- What is being asked -
Go over the listing that follows and work out how many lines have the string "Example"; reply with the number by itself.

***** Extracted information

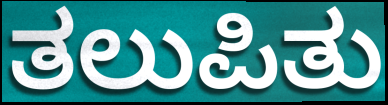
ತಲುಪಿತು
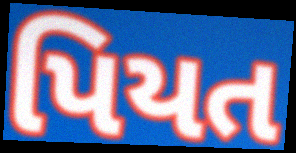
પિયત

**********
***** Extracted information

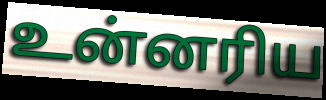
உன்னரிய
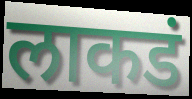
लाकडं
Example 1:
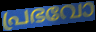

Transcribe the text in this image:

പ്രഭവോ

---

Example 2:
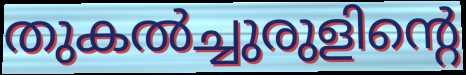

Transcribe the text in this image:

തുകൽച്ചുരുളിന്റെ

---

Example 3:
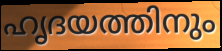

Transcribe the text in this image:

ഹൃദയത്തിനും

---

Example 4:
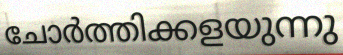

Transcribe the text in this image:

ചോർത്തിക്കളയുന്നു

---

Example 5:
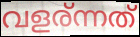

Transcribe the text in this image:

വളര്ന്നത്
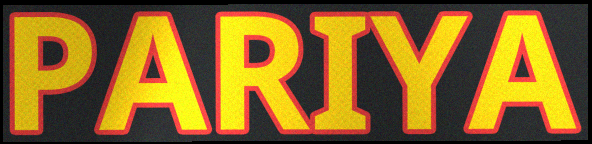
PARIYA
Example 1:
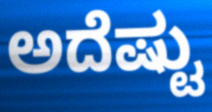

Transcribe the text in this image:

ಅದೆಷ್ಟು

**********

- Response area -
6